- Text section -
Boys of Summer is an upcoming American adventure fantasy film directed by David Henrie from a script by Cornelius Uliano and Bryan Schulz, and starring Mel Gibson, Mason Thames and Lorraine Bracco.

Synopsis
A boy who suspects a supernatural being is preying on local children enlists the help of an old detective.

Cast

 Mason Thames
 Mel Gibson
 Lorraine Bracco
 Nora Zehetner 
 Abby James Witherspoon
 Julian Lerner
 Noah Cottrell

Production
From a script by Cornelius Uliano and Bryan Schulz set in Martha’s Vineyard about a young boy who begins to suspect a mysterious entity is pursuing the local children. The production is by Nickel City Pictures, Novo Media Group and Pastime Pictures with Mark Fasano and James Henrie producing with John Blandford, and Dan McDonough. Tobias Weymar, Annie Mahoney, Lorenzo Henrie, and Amanda Devine are acting as executive producers.

- Excerpted records -
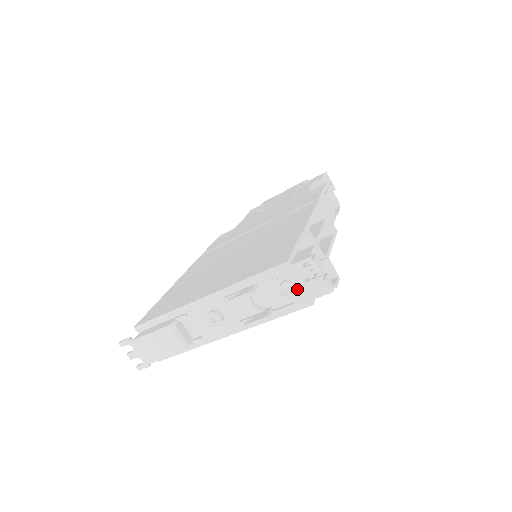
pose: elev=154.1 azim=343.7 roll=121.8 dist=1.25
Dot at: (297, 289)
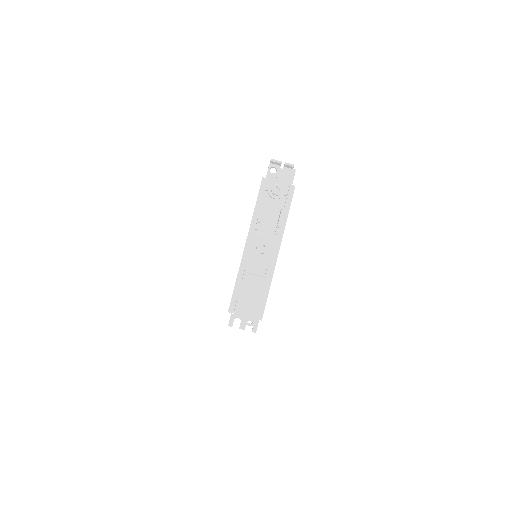
Dot at: (281, 186)
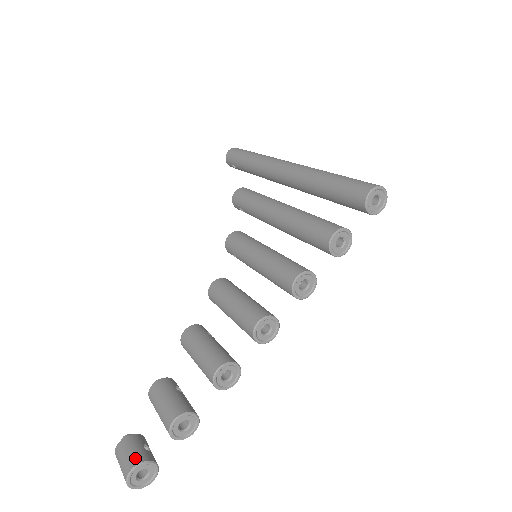
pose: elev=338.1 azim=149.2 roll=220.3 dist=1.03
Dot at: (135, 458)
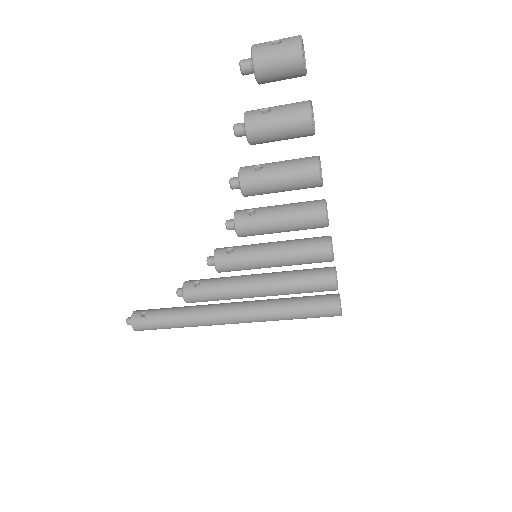
Dot at: occluded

- Requirement 1 -
Return everything in the Boys of Summer article from "Boys of Summer" down to "and Lorraine Bracco.".
- Requirement 2 -
According to the Boys of Summer article, where is the script by Cornelius Uliano and Bryan Schulz set?
- Requirement 3 -
Carry the Boys of Summer article on past its final sentence.
The entries are separate from the Boys of Summer article and have nothing to do with it.

- Task result 1 -
Boys of Summer is an upcoming American adventure fantasy film directed by David Henrie from a script by Cornelius Uliano and Bryan Schulz, and starring Mel Gibson, Mason Thames and Lorraine Bracco.

- Task result 2 -
Martha’s Vineyard

- Task result 3 -
It was announced in November 2021 that Gibson and Thames were in the cast and that principal photography was to begin in December 2021 in Wilmington, North Carolina. In January 2022 it was revealed that added to the cast were Lorraine Bracco, Nora Zehetner, Julian Lerner, Abby James Witherspoon and Noah Cottrell whilst Darren Moorman and Scott Pomeroy were added as executive producers. 

Whilst Gibson was filming in Southport, North Carolina he was awarded the keys to the city by the Mayor who declared December 16 to be “Mel Gibson Day”. It was reported that Kevin James and Patrick Renna were also in the area taking part in filming.

Release 
As of June 2022 the film was in post-production. It is set to be released March 2023.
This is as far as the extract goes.